William is hardening. My baby. The one who was so little when Daddy left. The one who was so quiet and easy going. He's still innocent and childlike, but now there's an edge. An edge that is new, and sharp. I don't like this hard-candy-shell that's forming around my baby boy, and I'm trying with all my might to keep it from advancing, from getting tougher. But it's not easy. A boy needs a dad. William needs his dad.
"William, have you called your Dad today?" I asked him, as he was helping me put some groceries away. "I tried" he answered, his voice neutral and smooth as buttercream. I doubted him. Asked for proof. He got his phone and showed me the two calls he made to his dad.
"He didn't pick up. And he hasn't called back." The neutrality of his voice was gone and I heard something there that was familiar, but sounded so foreign coming from this kid.
It was the sound of someone realizing they're being written off.
William has been making questionable choices lately, he was starting to hang out with a kid, a broken kid that I want so desperately to like and take care of but who sets off every alarm in my Mommy Security System. Another mom told me she'd heard some rumors about this boy, about a few of our boys and I put William on lockdown. Made him my very unwilling sidekick last week. Then summer hockey started, thank God, and my angry, confused little man was worn down, falling asleep before nine and not waking until ten the next day.
He wanted to spend time with some friends tonight. I talked to the moms of the boys and we concurred: it was okay. We went to the grocery store, William and I, and bought some frozen pizzas for him to bring along. When I dropped him off I wanted to hug him but I held back. Instead I said, "Do you have your phone?" He tapped his pocket..."Right here." he said. I smiled. "You call me in the morning, okay?". He smiled back at me and then, my little boy hugged me. "I will, Mom" he said.
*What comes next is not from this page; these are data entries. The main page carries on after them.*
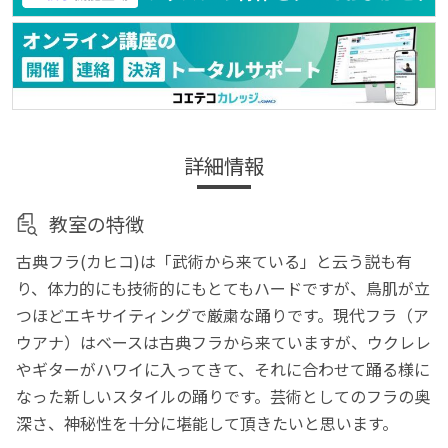
詳細情報
教室の特徴
古典フラ(カヒコ)は「武術から来ている」と云う説も有
り、体力的にも技術的にもとてもハードですが、鳥肌が立
つほどエキサイティングで厳粛な踊りです。現代フラ（ア
ウアナ）はベースは古典フラから来ていますが、ウクレレ
やギターがハワイに入ってきて、それに合わせて踊る様に
なった新しいスタイルの踊りです。芸術としてのフラの奥
深さ、神秘性を十分に堪能して頂きたいと思います。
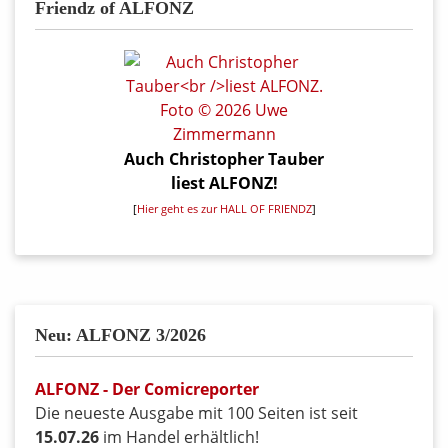
Friendz of ALFONZ
Auch Christopher Tauber
liest ALFONZ!
[
Hier geht es zur HALL OF FRIENDZ
]
Neu: ALFONZ 3/2026
ALFONZ - Der Comicreporter
Die neueste Ausgabe mit 100 Seiten ist seit
15.07.26
im Handel erhältlich!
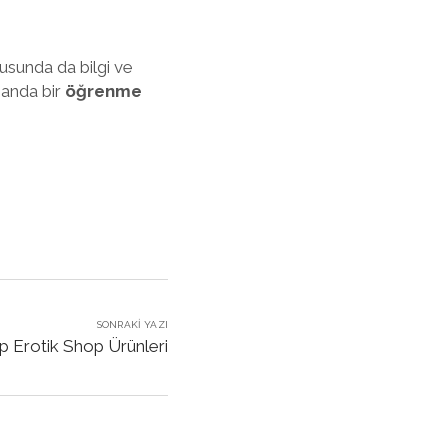
usunda da bilgi ve
manda bir
öğrenme
SONRAKI YAZI
p Erotik Shop Ürünleri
So I sit here tonight. I looked at Facebook and saw all the pictures of happy Dads and happy kids and had to shut it off. But not before I read something that struck a chord in me. A Dorothy Parker piece I'd never seen before. Somehow, it seemed to fit my mood, seemed tailor-made for the sourness I felt in my throat. For the defeat I felt in my heart.
by Dorothy Parker
When I was young and bold and strong,
Oh, right was right, and wrong was wrong!
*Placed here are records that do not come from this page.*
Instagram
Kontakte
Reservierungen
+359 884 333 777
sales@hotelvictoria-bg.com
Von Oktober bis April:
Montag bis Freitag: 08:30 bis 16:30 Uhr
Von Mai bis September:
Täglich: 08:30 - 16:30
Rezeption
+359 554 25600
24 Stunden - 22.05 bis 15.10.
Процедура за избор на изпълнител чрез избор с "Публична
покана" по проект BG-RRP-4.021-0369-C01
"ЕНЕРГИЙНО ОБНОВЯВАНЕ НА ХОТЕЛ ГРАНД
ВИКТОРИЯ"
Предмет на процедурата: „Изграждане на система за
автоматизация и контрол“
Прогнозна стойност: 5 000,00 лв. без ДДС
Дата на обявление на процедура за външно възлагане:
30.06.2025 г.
My plume on high, my flag unfurled,
I rode away to right the world.
"Come out, you dogs, and fight!'' said I,
And wept there was but once to die.
But I am old; and good and bad
Are woven in a crazy plaid.
I sit and say, "The world is so;
And he is wise who lets it go.
A battle lost, a battle won--
The difference is small, my son.''
Inertia rides and riddles me;
The which is called Philosophy.
I read that, and something in me folded. I had been so pissed, so disappointed, so hurt on behalf of my kids. So freaking sick of the permanent stain that divorce has made on every mother effing aspect of life, even something as benign as Father's Day. I had wanted to maim and cry and yell and throw things and then....
And then I didn't.
"The world is so; and he is wise who lets it go".
I let it go. I let it go for my children's sake, for my sake, and for the sake of the man who may or may not give a crap.
Our lives used to be a solid color. Maybe a pretty blue. Or a soft green.
But now they're plaid. A crazy plaid. And we are going to have to learn to be okay with that.